In the printing device 1 having such a configuration, as shown in FIG. 1, the winding spool 3b is rotated in a winding direction to run the ink ribbon 3 in the winding direction, and the print medium 4 is pinched between the pinch roller 7a and the capstan roller 7b and fed in an ejection direction by rotating the capstan roller 7b and the ejection roller 8 in the ejection direction (the direction of arrow A in FIG. 1) between the thermal head 2 and the platen 5 while pressing the platen 5 against the thermal head 2. In a printing operation, the thermal energy is first applied to the yellow ink layer of the ink ribbon 3 from the thermal head 2 to thermal-transfer the yellow color material to the print medium 4 running while overlapping the ink ribbon 3. After thermal-transferring the yellow color material, in order for thermal-transferring the magenta color material to the image forming section on which images or characters are formed and the yellow color material has been thermal-transferred, the feed roller 9 is rotated towards the thermal head 2 (the direction of the arrow B in FIG. 1) to back-feed the print medium 4 towards the thermal head 2, thus making the leading end of the image forming section face the thermal head 2 and the magenta ink layer of the ink ribbon 3 face the thermal head 2. Then, similarly to the case of thermal-transferring the yellow ink layer, the thermal energy is also applied to the magenta ink layer to thermal-transfer the magenta color material to the image forming section of the print medium 4. Regarding the cyan color material and the laminate film, they are also thermal-transferred to the image forming section similarly to the case of thermal-transferring the magenta color material, thus color images or characters are printed by sequentially thermal-transferring the cyan color material and the laminate film to the print medium 4.

The thermal head 2 used for such a printing device 1 can print a framed image having margins on both edges in a direction perpendicular to the running direction of the print medium 4, namely the width direction of the print medium 4, and also a frameless image without the margins. The thermal head 2 has a size in a direction designated by the direction of the arrow L shown in FIG. 2 larger than the width of the print medium 4 so that the color material can be thermal-transferred to the both edges of the print medium 4 in the width direction thereof.

PROBLEM TO WORK ON: Please retype the thermal printing passage word for word, starting at "The thermal head 2 used" and ending at "width direction thereof.".

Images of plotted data
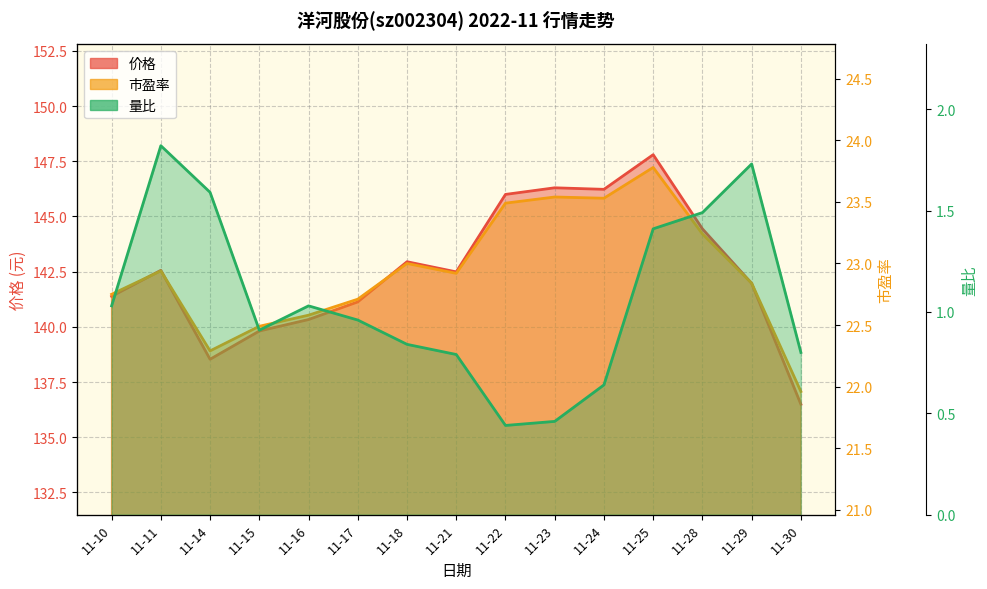

What is the maximum value for 市盈率?

23.8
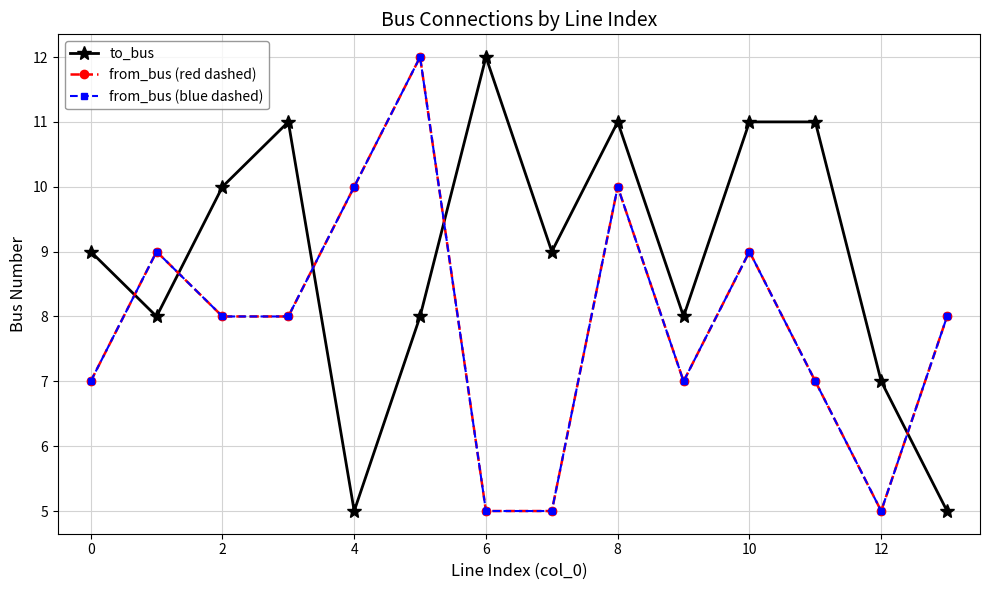

Does the chart have visible grid lines?

Yes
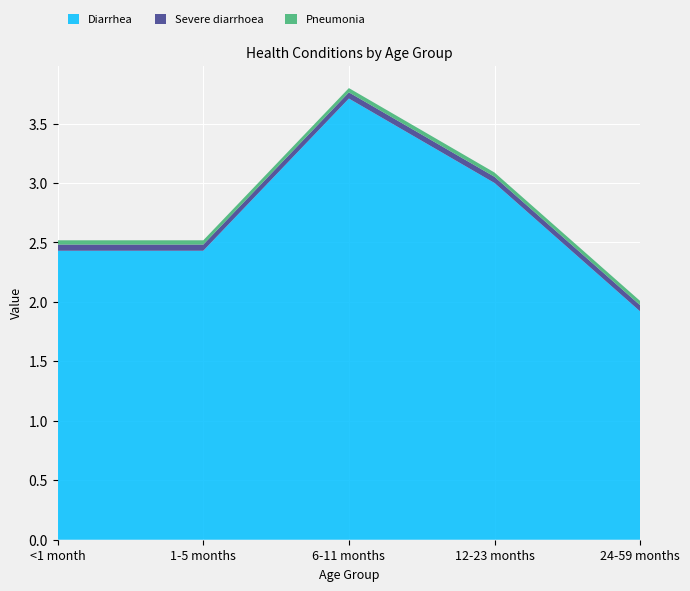

Reading right to left, what are all the values shown in this chart?

Diarrhea: 1.9	3.0	3.7	2.4	2.4
Severe diarrhoea: 0.1	0.1	0.1	0.1	0.1
Pneumonia: 0.0	0.0	0.0	0.0	0.0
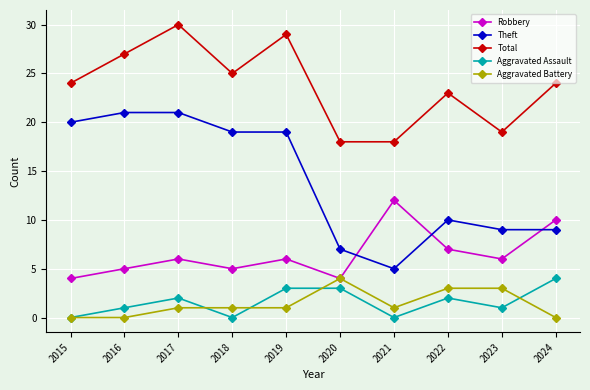

The value of Aggravated Assault at 2022 is 2. True or false?

True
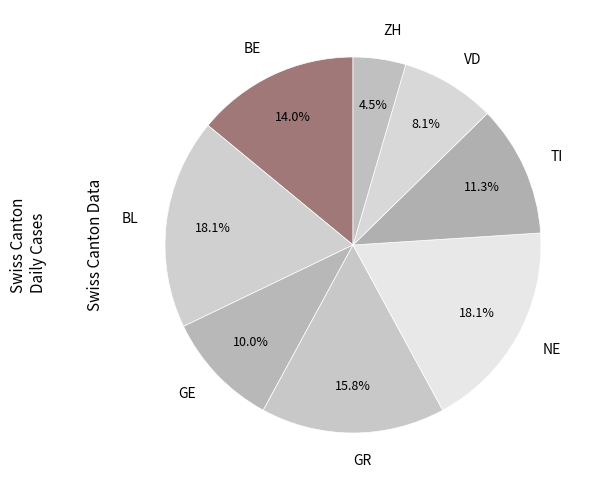

To the nearest percent, what is the average slice percentage?

12%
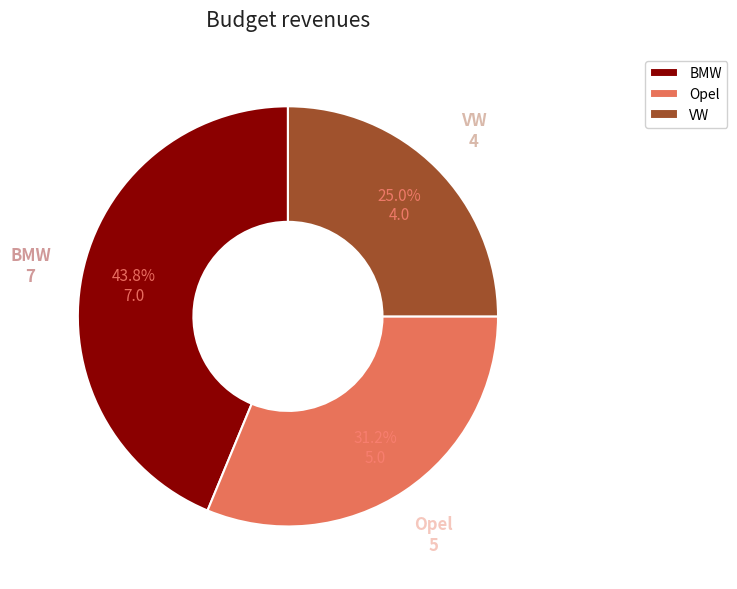

How many segments does this pie chart have?

3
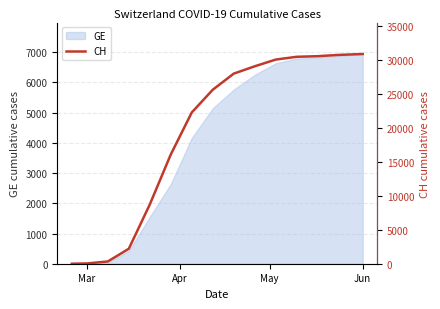

What is the maximum value for GE?

6941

THE COMPLETED TASK:
The thermal head 2 used for such a printing device 1 can print a framed image having margins on both edges in a direction perpendicular to the running direction of the print medium 4, namely the width direction of the print medium 4, and also a frameless image without the margins. The thermal head 2 has a size in a direction designated by the direction of the arrow L shown in FIG. 2 larger than the width of the print medium 4 so that the color material can be thermal-transferred to the both edges of the print medium 4 in the width direction thereof.